Nach den aufs Heftigste diskutierten Episoden "Schatten der Angst" und "Wem Ehre gebührt" fahndet nun zunächst auch Ösi-Sonderermittler Moritz Eisner im TATORT "Baum der Erlösung" nach einem vermeintlichen Ehrenmörder.
Vedat Özdemir am Tatort mit Kazim Ozbay und seinem Sohn Serkan, Bild: rbb/ORF/Cult- Film/Bernhard Berger

Eine kleine Sensation

Wobei "Baum der Erlösung", der neue TATORT aus der Klasse-Feder von Felix Mitterer, natürlich schon eine kleine Sensation ist. So große, spektakuläre Bilder, wie sie die Kamera von Thomas Kiennast unter Regisseur Harald Sicheritz hier eingefangen hat, gibt es im Fernsehen nur selten zu bestaunen.

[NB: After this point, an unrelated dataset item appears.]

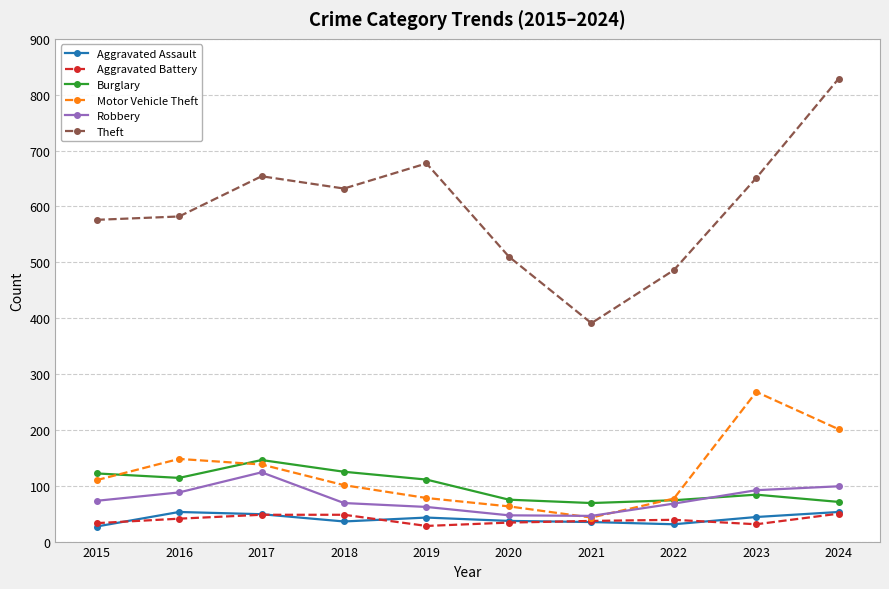

True or false: Robbery has a value of 102 at 2015.

False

Auf dem Sendeplatz, auf dem sonst mal mehr, mal weniger zähe psychologische Spielchen, endlose Verhöre und kammerspielartige Dialoge stattfinden, geht es nun beinahe zur Sache wie im großen US-Kino.

Wahre Begebenheiten

Dafür, dass man ja nicht vergisst, dass es sich nur um ein Stück deutsches Fernsehen handelt, sorgt freilich ein politisch allzu korrektes Ende, das die Völkerverständigung so gnadenlos abfeiert, dass es fast wehtut. Bis dahin ist Eisners neuer Fall ein rassiger Outdoor-Krimi voller Tempo und Action. Und der Plot des in Telfs, Tirol, gedrehten Films beruht auf wahren Begebenheiten.

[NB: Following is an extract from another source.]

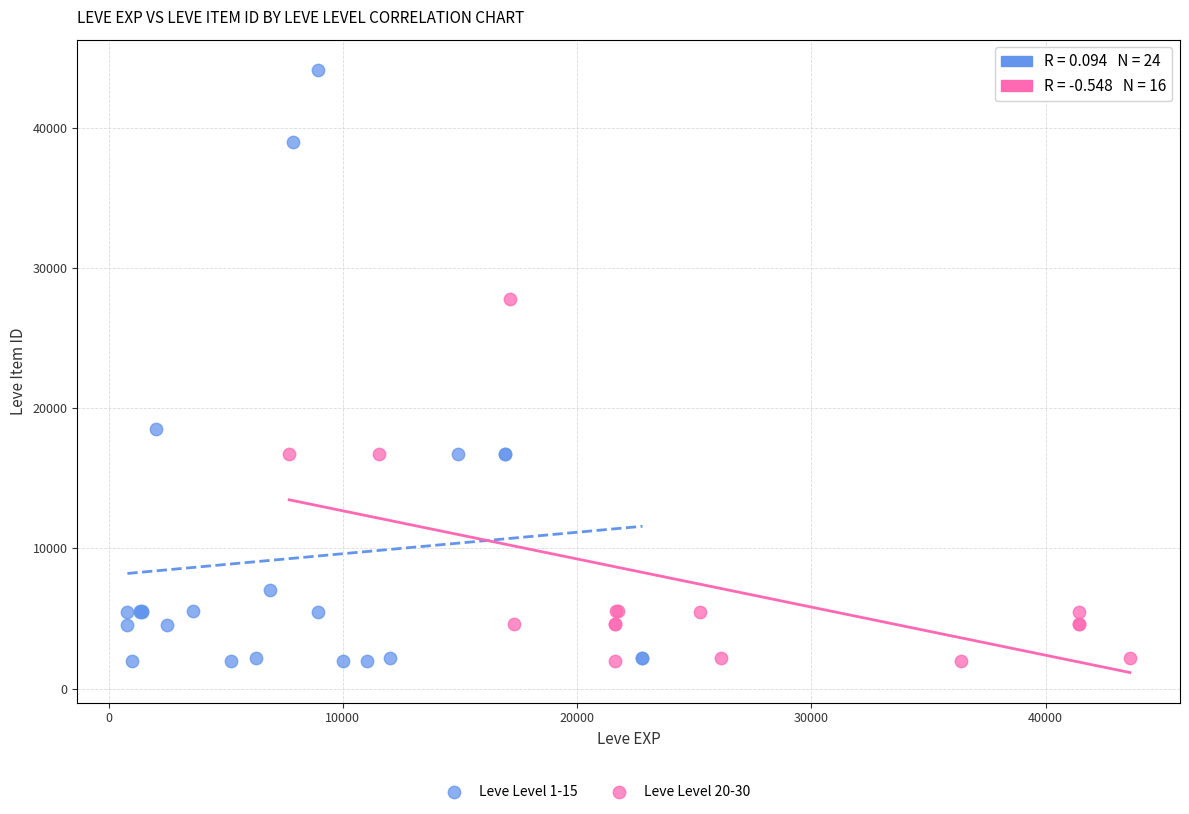

Which series has the largest Y range (max minus min)?

Leve Level 1-15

Georg Larcher bedroht Melisa Ozbay, Bild: rbb/ORF/Cult- Film/Bernhard Berger
Der Alpengipfel der Hohen Munde, der Halbmond und ein lang gezogener Schrei: "Allahou Akbar!" Los geht's mit dem Muezzin, der vom - es wurde nach langer Diskussion tatsächlich gebaut - Telfser Minarett zum Gebet ruft. "Wir sind hier nicht in Istanbul!", brüllen andere... Die völlig zerstrittene lokalpolitische Gemengelage, die angespannte Situation zwischen Einheimischen und Migranten im Ort, ist der packende Hintergrund für einen ansonsten gar nicht so komplexen Fall.

Der Baum der Erlösung

An einem Baum in einem Waldstück in der Nähe der Tiroler Marktgemeinde haben sich innerhalb nur eines Jahres drei türkische Mädchen und ein junger Mann erhängt, weil sie einer Zwangsehe entgehen wollten. Seitdem trägt der Baum diesen Namen. Als dort die junge Türkin Ayse tot aufgefunden wird, geht die Polizei zunächst ebenfalls von einem Selbstmord aus. Doch bei der Obduktion werden Spuren von Gewaltanwendung entdeckt und der Tiroler Freund des Mädchens wird vermisst.

Kazim Ozbay findet seine Frau Ensise, Bild: rbb/ORF/Cult- Film/Bernhard Berger
Als seine Leiche mit eingeschlagenem Schädel in einem See entdeckt wird, drängt sich dem vom Innenministerium entsandten Wiener Chefinspektor Eisner und seinen Tiroler Kollegen Franz Pfurtscheller und Vedat Özdemir ein schlimmer Verdacht auf. Hat Ayses Bruder Serkan Ozbay etwas mit diesem Verbrechen zu tun? Und warum verschwindet plötzlich ihre Schwester Melisa?

Die Handlung wird auf zwei Ebenen erzählt

Geschickt wird die Handlung auf zwei Ebenen erzählt: Im Zentrum stehen Eisners Bemühungen im Umfeld der türkischen Familie, dahinter geht es, sogar mit ein bisschen Tiefgang, um das große Thema Integration. Wobei die explosive Stimmung voller Berührungsangst und Vorurteile beiderseits hier fast authentischer erscheint, als die Suche nach dem Täter, die teilweise überdramatisch auf hochalpinem Terrain stattfindet. Dass alles am Ende sowieso ganz anders war, als gedacht, versteht sich von selbst...

Vedat Özdemir kämpft um das Leben von Georg Lachner, Bild: rbb/ORF/Cult- Film/Bernhard Berger
Herausragend sind die beiden wichtigsten Episodenrollen besetzt: Tayfun Bademsoy als allzu ehrenhafter türkischer Familienvater und Tim Seyfi als tatkräftiger Polizist und hilfreicher Übersetzer verkörpern gewissermaßen die beiden Pole, zwischen denen sich die Integration in diesem Tiroler Mikrokosmos abspielt. Hier der streng gläubige Moslem, dort der lässige Cop, der sich auch von Anfeindungen nicht von seinem Weg abbringen lässt. Am Ende wird Letzterer auf das "Mach's guat, Knoblauchfresser" seines streng konservativen Kollegen Pfurtscheller die einzig passende Antwort geben: "Du auch, Schluachtenscheißer!" Das nennt man dann wohl: Integration gelungen.

Langsam wird's langweilig

Unterm Strich richtig klasse - wäre es der erste TATORT zum Thema gewesen... Den Finger in eine Wunde legen, ist eine Sache, aber ein, gewiss hochbrisantes, Thema derart inflationär zu beackern, ist wohl eher diametral zur Intention, zum Nachdenken anzuregen. Langsam wird's langweilig.